8. according to the α values that step 7 obtains, final similitude size Dist=α ' the * Dist of time series are obtained₁+(1- α')*Dist₂。

It can be seen in the drawings that being higher than using DTW and making by using the homologous related coefficient that DDTW methods obtain (such as with traditional method for measuring similarity：Euclidean distance), meanwhile, use homologous phase relation obtained by method of the present invention Number obtains best effect under certain α values, it follows that method of the present invention, can more accurately reflect two Similarity between time series.

Claims

1. a kind of Time Series Similarity measure, which is characterized in that include the following steps：

(1) length of m time serieses to be measured uniformly is arranged to n, n is not less than in a time serieses to be measured of m The length of maximum length sequence；

(2) time series that m length is n is formed into a matrix T_m×n；

(3) by PCA dimension-reduction algorithms to matrix T_m×nDimensionality reduction is carried out, new matrix T is obtained_m×l, wherein l indicate dimensionality reduction after time Sequence length.

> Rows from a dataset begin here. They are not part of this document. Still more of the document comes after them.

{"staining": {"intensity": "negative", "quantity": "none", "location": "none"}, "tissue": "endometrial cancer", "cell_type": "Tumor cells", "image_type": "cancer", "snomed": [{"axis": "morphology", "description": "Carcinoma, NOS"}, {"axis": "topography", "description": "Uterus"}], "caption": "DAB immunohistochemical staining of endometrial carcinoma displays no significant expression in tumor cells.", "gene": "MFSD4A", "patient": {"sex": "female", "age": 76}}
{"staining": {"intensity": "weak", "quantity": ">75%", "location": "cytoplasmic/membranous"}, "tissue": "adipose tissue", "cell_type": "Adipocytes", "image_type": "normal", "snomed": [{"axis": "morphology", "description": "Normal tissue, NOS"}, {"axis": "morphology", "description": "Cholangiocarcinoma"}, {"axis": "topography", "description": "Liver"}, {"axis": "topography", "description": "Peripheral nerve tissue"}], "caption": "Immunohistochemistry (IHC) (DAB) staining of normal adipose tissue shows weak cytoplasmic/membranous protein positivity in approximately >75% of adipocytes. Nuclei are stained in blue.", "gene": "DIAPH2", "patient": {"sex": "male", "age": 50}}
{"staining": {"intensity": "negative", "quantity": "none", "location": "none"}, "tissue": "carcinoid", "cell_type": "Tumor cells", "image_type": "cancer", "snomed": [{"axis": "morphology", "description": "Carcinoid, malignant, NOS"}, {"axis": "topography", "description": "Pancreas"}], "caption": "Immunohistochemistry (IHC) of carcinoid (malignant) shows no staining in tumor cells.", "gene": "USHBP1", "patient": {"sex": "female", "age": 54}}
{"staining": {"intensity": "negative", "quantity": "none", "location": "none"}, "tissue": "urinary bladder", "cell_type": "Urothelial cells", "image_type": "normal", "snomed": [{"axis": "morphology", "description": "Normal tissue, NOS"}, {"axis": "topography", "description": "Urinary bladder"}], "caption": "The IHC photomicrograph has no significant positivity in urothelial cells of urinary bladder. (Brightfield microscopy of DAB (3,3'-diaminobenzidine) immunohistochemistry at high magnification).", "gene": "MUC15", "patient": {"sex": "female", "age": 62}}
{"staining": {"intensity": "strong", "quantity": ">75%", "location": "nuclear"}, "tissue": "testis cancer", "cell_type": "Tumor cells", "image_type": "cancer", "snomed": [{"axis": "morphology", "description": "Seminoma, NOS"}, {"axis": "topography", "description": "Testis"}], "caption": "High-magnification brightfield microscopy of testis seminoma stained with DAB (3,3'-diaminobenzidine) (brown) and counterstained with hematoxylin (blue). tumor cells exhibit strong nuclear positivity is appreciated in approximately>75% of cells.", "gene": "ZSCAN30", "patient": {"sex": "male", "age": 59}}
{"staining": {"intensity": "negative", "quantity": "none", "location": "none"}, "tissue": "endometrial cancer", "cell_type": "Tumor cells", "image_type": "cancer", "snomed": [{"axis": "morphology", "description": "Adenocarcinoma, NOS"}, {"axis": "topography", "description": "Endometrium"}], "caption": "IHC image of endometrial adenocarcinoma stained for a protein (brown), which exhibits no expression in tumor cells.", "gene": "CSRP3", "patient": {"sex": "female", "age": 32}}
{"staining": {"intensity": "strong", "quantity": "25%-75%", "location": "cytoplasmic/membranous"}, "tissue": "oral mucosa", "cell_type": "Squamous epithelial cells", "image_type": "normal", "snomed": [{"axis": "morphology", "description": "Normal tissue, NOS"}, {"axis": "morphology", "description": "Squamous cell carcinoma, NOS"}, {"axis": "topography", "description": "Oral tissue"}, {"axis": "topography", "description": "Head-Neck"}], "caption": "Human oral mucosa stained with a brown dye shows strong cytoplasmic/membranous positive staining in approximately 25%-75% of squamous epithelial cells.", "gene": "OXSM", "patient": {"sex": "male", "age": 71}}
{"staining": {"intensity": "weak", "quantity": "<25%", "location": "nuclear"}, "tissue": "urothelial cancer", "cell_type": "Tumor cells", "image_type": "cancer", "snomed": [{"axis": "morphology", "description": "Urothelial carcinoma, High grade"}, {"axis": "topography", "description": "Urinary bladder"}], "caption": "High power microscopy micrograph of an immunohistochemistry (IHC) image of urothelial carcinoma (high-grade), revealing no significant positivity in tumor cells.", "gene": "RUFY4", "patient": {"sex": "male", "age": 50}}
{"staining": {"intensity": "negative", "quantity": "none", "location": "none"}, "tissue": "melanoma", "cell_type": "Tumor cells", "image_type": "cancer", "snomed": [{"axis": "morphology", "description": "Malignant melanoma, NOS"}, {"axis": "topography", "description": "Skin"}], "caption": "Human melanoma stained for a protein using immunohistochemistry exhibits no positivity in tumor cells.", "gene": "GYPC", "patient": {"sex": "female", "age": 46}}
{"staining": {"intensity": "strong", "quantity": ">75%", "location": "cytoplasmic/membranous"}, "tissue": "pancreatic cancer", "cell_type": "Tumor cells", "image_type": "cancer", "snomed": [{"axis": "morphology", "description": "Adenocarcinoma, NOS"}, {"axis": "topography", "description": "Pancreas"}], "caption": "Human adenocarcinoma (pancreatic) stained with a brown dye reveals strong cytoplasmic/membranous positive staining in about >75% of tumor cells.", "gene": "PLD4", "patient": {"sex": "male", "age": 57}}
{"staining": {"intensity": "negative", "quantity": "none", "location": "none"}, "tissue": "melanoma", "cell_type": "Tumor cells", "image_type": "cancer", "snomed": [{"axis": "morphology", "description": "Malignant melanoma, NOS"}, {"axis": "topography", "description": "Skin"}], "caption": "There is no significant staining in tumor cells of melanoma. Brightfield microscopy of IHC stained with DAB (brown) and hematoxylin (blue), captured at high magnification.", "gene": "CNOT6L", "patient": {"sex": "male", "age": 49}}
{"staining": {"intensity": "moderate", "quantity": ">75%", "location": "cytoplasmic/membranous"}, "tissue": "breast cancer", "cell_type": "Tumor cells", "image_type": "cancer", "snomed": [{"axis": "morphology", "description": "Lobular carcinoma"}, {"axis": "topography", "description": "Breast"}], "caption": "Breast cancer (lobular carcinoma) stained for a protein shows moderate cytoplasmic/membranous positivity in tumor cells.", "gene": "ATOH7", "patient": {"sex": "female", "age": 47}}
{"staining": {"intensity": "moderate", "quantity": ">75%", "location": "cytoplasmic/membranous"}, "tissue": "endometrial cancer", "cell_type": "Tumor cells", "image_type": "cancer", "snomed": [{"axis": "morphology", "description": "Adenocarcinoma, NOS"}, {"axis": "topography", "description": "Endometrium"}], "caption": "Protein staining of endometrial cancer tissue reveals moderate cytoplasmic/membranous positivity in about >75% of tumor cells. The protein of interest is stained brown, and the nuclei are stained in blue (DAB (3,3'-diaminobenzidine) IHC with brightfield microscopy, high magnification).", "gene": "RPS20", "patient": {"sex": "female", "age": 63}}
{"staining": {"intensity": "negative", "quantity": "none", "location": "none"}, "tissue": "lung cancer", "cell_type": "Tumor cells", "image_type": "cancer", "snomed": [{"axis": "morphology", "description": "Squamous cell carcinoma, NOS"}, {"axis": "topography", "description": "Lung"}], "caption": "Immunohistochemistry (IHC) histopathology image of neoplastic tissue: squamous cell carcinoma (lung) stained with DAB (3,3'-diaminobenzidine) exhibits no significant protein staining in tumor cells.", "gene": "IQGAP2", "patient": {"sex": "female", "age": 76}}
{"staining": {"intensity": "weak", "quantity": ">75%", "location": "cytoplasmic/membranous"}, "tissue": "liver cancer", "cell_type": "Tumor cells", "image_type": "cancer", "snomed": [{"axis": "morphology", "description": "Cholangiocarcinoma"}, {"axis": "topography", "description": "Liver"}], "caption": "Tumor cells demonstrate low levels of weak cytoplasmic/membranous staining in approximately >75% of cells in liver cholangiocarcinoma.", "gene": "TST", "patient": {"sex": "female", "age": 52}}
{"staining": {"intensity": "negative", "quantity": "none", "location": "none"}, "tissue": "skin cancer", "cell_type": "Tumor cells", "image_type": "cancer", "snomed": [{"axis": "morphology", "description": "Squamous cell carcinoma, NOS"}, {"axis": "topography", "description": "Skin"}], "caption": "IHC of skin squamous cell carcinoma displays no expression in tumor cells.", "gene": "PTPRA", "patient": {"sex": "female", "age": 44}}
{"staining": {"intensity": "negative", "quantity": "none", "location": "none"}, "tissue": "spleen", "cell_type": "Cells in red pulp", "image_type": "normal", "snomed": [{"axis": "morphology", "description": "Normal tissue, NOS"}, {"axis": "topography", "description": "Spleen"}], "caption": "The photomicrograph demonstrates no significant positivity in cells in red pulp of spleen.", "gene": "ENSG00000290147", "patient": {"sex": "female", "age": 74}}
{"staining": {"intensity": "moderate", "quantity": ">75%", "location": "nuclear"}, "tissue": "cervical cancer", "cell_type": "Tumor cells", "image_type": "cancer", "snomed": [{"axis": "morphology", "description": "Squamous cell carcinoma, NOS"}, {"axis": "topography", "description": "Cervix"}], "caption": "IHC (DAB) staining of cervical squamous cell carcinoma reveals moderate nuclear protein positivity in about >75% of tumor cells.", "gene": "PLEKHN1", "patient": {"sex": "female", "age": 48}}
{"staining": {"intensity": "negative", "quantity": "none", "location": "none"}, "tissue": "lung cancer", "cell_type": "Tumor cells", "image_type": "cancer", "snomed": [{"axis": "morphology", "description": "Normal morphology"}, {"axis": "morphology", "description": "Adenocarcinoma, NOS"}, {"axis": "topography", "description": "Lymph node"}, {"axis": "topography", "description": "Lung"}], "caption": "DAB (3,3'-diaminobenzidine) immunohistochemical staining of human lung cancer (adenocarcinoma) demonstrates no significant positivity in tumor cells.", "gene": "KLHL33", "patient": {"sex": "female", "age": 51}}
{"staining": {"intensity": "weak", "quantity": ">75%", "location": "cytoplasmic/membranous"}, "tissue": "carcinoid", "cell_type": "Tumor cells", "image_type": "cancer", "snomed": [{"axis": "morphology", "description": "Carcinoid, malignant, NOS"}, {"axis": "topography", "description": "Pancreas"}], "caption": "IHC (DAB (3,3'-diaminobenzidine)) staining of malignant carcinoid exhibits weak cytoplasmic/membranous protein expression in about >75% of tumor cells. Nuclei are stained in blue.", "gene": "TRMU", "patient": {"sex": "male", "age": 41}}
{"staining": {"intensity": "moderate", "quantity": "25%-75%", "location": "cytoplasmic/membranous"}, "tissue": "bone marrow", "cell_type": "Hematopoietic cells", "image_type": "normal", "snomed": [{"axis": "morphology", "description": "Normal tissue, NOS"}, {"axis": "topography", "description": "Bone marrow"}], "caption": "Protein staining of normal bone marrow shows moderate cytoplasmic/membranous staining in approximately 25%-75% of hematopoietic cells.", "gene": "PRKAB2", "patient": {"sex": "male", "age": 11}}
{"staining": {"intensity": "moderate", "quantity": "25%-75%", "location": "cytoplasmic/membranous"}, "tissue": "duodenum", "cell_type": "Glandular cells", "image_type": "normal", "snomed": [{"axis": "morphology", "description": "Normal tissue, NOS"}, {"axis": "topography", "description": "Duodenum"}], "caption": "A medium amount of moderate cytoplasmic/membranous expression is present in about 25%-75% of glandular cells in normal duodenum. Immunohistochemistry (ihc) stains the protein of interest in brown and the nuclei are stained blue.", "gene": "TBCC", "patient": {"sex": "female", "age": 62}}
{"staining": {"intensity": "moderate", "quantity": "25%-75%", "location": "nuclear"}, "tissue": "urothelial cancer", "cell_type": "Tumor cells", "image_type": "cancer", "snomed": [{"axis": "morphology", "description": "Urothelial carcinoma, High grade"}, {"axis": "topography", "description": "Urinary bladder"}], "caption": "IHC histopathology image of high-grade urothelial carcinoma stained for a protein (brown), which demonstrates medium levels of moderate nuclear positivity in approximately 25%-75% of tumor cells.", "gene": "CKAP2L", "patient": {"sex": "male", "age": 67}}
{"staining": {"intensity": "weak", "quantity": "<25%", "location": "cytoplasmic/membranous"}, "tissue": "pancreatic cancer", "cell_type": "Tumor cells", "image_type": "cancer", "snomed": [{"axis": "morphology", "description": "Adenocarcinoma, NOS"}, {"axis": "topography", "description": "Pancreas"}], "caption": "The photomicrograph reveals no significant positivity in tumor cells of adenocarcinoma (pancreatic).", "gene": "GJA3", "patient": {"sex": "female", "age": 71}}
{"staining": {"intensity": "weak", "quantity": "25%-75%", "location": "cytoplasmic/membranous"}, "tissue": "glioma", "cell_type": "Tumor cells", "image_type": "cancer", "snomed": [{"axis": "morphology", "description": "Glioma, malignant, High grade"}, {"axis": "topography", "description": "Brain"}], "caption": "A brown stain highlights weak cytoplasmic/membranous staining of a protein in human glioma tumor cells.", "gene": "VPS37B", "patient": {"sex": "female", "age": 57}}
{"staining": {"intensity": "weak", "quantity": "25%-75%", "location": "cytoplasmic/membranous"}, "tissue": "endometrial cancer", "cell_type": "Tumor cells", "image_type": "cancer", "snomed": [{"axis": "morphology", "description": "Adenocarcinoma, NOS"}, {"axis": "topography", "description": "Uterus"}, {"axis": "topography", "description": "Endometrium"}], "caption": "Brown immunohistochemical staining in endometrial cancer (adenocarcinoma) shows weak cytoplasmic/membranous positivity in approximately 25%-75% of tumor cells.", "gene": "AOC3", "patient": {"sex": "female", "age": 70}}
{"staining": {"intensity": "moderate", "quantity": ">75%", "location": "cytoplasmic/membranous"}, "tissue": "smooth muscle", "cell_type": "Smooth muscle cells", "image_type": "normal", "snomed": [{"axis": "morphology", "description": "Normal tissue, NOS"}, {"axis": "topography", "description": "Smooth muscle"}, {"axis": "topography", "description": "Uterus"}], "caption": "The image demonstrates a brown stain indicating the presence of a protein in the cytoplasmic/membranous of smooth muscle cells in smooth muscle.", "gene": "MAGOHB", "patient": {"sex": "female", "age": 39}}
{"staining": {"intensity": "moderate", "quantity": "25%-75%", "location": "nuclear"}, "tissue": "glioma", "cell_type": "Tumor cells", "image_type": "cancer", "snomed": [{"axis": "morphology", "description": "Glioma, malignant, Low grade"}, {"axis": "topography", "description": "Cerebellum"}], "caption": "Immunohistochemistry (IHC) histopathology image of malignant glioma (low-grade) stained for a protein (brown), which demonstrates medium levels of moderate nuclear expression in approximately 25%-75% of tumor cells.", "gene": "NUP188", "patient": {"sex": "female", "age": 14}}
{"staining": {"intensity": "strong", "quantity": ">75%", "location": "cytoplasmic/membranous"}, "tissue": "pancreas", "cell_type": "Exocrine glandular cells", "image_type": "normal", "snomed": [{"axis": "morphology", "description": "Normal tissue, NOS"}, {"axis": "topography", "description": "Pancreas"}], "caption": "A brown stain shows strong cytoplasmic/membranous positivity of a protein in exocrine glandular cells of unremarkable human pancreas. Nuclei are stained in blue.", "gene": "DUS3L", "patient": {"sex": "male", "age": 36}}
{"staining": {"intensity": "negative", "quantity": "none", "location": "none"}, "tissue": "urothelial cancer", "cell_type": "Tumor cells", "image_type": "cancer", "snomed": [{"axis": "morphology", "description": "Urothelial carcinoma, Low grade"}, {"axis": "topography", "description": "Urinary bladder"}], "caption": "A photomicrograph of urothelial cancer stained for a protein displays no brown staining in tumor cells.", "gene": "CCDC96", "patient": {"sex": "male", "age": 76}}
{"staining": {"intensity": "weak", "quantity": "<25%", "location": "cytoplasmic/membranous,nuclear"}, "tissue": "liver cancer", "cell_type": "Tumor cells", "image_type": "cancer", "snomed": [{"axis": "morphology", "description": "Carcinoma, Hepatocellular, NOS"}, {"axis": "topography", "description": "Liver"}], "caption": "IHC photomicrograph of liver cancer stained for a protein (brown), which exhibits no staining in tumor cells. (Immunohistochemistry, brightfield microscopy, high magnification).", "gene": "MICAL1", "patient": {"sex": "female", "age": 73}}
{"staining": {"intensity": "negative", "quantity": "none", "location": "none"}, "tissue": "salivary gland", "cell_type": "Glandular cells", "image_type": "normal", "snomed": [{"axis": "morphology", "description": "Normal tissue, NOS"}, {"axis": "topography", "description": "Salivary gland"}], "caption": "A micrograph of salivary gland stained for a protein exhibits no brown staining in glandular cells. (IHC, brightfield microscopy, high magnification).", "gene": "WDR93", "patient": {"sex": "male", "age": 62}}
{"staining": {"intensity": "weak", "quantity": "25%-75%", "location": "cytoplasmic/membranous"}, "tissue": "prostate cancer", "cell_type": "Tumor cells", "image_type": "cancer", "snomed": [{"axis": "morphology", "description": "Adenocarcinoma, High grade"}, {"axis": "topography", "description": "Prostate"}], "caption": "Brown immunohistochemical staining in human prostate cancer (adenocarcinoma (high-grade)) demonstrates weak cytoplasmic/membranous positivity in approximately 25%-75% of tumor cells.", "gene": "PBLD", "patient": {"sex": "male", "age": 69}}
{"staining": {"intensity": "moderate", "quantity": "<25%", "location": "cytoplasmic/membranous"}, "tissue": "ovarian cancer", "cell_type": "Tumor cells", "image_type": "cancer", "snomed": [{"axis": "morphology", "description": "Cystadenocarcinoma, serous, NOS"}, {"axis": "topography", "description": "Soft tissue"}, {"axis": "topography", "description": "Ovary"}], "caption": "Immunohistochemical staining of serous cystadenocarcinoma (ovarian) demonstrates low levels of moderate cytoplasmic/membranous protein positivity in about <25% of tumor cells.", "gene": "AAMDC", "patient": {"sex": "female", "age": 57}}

(5) calculating matrix T_m×lIn each time series derivative, constitute derivative time sequence, then calculate two in step 4 again DTW distances Dist between the derivative time sequence of a time series A and B₂, i.e. DDTW distances of time series.

(6) the Time Series Similarity size finally calculated is Dist=α * Dist₁+(1-α)*Dist₂, wherein α ∈ (0,1).

(7) according to similitude size Dist, cluster operation is carried out, is calculated homologous between cluster result and similitude size Dist Related coefficient；Different α values are taken, are sought so that maximum α ' the values of homologous related coefficient.

(8) it is worth according to the α ' that step 7 obtains, obtains final similitude size Dist=α ' the * Dist of time series A and B₁+(1- α')*Dist₂。

2. according to the method described in claim 1, it is characterized in that, in the step 1, n is in m time serieses to be measured Maximum length sequence length.

3. according to the method described in claim 1, it is characterized in that, in the step 1, the time of n is less than for sequence length Sequence mends 0 at sequence end, and it is n to be allowed to length.